Sometimes I don't know what's worse: a movie that succumbs to the "long-haired, vengeful ghost" conventions befalling so many potentially cool Asian horror films, or one that sets out to do something different but comes up with a really weak follow-through. Koma belongs in the latter category, having shifted into the right gear but spending its 88-minute running time letting its wheels spin and kick up mud in a ditch somewhere. Things start off on an eerie and effective enough note, with the opening scenes echoing the old urban legend about waking up in a tub of ice and finding that one of your kidneys has mysteriously vanished. Koma is more interesting when it's shrouded in mystery, so when the time comes for the hidden connections and various secrets to be revealed, what viewers get seems so dull and confounding, you wish the filmmakers would pull the covers back over the plot.

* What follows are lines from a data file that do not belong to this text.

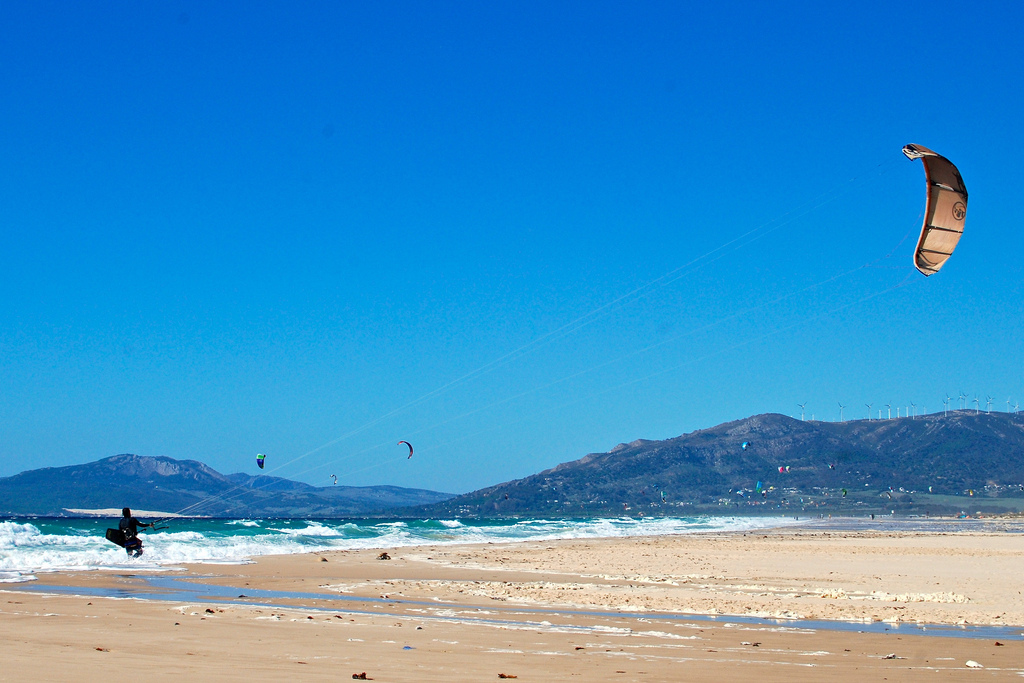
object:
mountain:
[132, 455, 280, 518]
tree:
[402, 471, 547, 520]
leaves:
[252, 480, 320, 520]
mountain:
[430, 410, 1022, 511]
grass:
[671, 414, 885, 520]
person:
[104, 508, 164, 562]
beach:
[0, 504, 1022, 681]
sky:
[83, 74, 850, 523]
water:
[0, 510, 573, 556]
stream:
[624, 610, 971, 638]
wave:
[0, 517, 76, 580]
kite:
[898, 141, 967, 278]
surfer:
[106, 508, 156, 562]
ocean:
[0, 515, 194, 578]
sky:
[135, 55, 593, 271]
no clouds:
[580, 41, 860, 262]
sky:
[36, 35, 340, 315]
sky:
[68, 134, 295, 270]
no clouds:
[444, 42, 880, 279]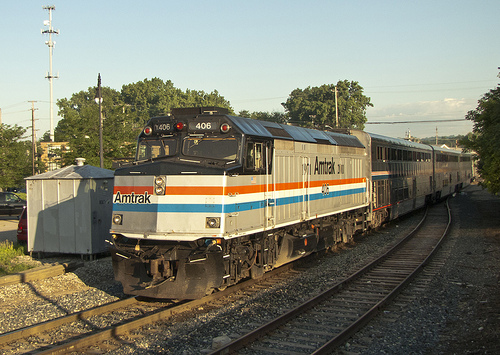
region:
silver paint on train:
[263, 138, 357, 233]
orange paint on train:
[228, 181, 273, 196]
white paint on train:
[206, 190, 254, 199]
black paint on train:
[228, 120, 286, 175]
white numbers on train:
[191, 101, 223, 132]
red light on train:
[218, 121, 258, 149]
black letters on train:
[119, 191, 164, 215]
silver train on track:
[96, 192, 356, 304]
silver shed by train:
[16, 154, 145, 272]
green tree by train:
[76, 105, 162, 168]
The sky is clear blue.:
[8, 2, 497, 98]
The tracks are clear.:
[35, 196, 450, 353]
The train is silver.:
[96, 107, 487, 287]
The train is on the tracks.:
[107, 104, 472, 281]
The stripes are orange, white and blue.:
[111, 166, 396, 219]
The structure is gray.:
[10, 164, 125, 266]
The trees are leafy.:
[60, 61, 349, 158]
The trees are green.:
[60, 81, 378, 176]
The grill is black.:
[95, 236, 222, 313]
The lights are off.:
[41, 2, 64, 146]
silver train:
[98, 111, 480, 256]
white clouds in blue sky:
[93, 12, 123, 40]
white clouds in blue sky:
[164, 25, 182, 50]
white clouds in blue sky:
[195, 29, 237, 73]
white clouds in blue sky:
[209, 15, 247, 77]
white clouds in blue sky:
[305, 4, 337, 58]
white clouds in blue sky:
[344, 26, 372, 51]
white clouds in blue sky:
[370, 6, 428, 68]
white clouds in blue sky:
[371, 72, 406, 92]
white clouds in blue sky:
[117, 14, 178, 48]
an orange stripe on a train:
[183, 185, 368, 194]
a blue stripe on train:
[194, 202, 301, 212]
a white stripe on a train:
[249, 190, 313, 194]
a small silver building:
[31, 165, 103, 268]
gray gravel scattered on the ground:
[414, 292, 463, 339]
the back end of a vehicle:
[18, 206, 30, 246]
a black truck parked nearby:
[4, 185, 21, 220]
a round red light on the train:
[141, 122, 151, 137]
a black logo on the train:
[314, 152, 344, 179]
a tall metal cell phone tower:
[31, 2, 68, 147]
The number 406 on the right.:
[195, 123, 215, 129]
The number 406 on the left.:
[156, 120, 171, 131]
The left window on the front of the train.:
[137, 136, 177, 158]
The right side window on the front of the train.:
[182, 132, 233, 160]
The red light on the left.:
[141, 121, 151, 132]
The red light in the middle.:
[175, 120, 185, 125]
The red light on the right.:
[220, 125, 227, 131]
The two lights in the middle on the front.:
[154, 172, 167, 197]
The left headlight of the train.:
[113, 215, 120, 224]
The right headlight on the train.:
[206, 218, 217, 228]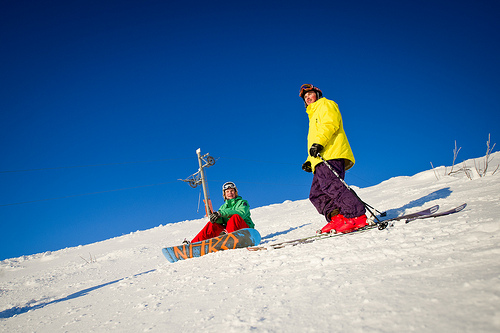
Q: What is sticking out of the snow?
A: Weeds.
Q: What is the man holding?
A: Ski poles.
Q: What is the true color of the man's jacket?
A: Yellow.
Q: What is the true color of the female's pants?
A: Red.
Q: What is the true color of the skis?
A: Gray.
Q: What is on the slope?
A: Snow.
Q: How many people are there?
A: 2.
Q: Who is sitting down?
A: The man in the green jacket.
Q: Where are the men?
A: On a hill.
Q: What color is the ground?
A: White.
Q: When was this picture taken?
A: During the day.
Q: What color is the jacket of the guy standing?
A: Yellow.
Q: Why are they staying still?
A: To take a photo.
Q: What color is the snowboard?
A: Blue.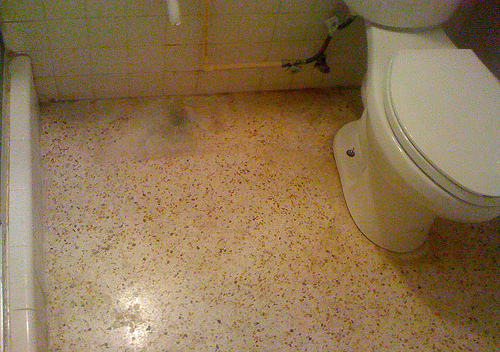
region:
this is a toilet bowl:
[314, 45, 494, 247]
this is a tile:
[84, 41, 124, 81]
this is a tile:
[114, 38, 159, 75]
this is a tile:
[208, 6, 280, 47]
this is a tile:
[35, 16, 93, 56]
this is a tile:
[122, 41, 160, 71]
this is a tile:
[120, 66, 164, 107]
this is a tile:
[244, 13, 278, 47]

Director Lo Chi-Leung can never sit still long enough to help us become involved with the film as either an organ-swiping thriller or a soap operaesque drama with some missing kidneys thrown in for good measure. He's always dashing back and forth between the two genres, never introducing them to one another, so when they come together in a climax that should be more emotional than it turns out to be, the effect is more awkward than anything else. The production is handsomely made, and the lead performances from Lam and Sinje are reasonably decent, but they hardly seem to matter when the haphazard plotting keeps viewers at such a distance. All the atmosphere in the world can't compensate for a story that doesn't make up its mind about what it wants to be or provide much in the way of effectiveness in the meantime.
Although Koma firmly plants itself in an environment that makes it look suspenseful, the movie forgets to employ storytelling tactics to make it be suspenseful. There's a great sheen to the film, but it's populated with too many characters going through their own uninvolving dramas. Koma is like a bitter cake slathered with all the frosting the chef could find in the kitchen.
MY RATING: * 1/2 (out of ****)
(Relased by Tartan Video and rated "R" for violence and some nudity.)